In late July 2013, Assamo really did not move very far.  He spent the whole of the month within < 20 square km around the town of Adigala.  Does anyone know anything about this town? Does anyone visit it?  I suppose Assamo is perching on some power pylons to the north of town.  At some locations we have more than 15 individual fixes for him.  This suggests to me a favorite perch on a specific pylon.

Assamo's movements around the town of Adigala, Ethiopia in late July 2013.
Below is a zoomed out map, which shows just how small the area is that Assamo has been using, and its position relative to regional geography.

Assamo's locations in late July 2013 as seen at a regional scale.
 The Egyptian vulture is a globally endangered species, and huge declines in the population have been seen over the past 50 years or so.  Despite this, and the instances of human related deaths we have talked about in other blog posts, there are some stories of success that give us hope.  Here is a video about the release of a captive bred Egyptian vulture in Italy in 2005, and another release is scheduled for this month.  Good news is always welcome!
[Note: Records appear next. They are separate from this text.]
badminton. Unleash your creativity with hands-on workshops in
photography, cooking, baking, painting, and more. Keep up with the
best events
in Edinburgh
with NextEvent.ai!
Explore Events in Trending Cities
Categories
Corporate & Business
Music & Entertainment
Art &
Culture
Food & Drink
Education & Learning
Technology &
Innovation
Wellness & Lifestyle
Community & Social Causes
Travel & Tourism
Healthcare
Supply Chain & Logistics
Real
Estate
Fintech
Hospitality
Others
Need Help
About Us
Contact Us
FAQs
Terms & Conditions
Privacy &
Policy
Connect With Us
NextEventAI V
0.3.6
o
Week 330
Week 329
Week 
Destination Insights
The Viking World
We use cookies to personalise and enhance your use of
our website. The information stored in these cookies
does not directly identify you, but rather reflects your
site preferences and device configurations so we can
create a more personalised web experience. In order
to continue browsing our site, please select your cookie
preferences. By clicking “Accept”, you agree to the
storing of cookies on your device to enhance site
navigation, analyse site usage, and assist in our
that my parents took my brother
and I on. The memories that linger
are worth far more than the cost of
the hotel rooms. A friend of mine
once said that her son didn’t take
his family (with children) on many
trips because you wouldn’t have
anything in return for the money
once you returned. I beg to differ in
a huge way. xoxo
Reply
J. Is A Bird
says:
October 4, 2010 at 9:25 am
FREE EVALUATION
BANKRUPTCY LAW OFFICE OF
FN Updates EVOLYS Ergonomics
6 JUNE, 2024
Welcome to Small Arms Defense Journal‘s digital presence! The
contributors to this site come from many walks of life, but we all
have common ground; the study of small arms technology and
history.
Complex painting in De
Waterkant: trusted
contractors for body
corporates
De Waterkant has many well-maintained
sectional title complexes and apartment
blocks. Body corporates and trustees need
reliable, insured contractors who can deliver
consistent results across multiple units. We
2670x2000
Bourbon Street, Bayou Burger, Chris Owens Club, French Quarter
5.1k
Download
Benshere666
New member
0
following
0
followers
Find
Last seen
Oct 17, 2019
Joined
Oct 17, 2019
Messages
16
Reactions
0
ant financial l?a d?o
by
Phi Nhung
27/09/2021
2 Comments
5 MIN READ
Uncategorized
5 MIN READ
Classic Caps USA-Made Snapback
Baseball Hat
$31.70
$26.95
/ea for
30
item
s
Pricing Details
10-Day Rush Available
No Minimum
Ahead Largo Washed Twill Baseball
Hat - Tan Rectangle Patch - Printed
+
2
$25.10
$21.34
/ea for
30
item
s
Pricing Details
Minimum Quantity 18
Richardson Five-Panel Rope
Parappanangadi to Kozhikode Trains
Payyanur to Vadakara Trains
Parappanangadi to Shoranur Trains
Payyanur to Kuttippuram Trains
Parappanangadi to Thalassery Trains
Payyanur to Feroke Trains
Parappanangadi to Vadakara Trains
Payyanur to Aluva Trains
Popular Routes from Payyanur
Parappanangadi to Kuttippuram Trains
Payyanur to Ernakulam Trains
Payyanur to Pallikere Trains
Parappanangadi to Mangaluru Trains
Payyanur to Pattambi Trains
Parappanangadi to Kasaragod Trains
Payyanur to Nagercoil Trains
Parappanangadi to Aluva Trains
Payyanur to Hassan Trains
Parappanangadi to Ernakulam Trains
Sadly, in South Africa recently almost 50 vultures were found dead.  Click here to find out more.  The cause of death is suspected to be poisoning when they fed on poison-laced sheep carcasses, presumably laid to target jackals.  This incident highlights a number of things: vultures (and other animals) are being poisoned in large numbers, because of their foraging and feeding ecology large numbers of vultures can die at single poisoning events, and the number of adult vultures killed suggest a large impact on the population and its potential productivity because these species are normally long-lived and mature only after a number of years.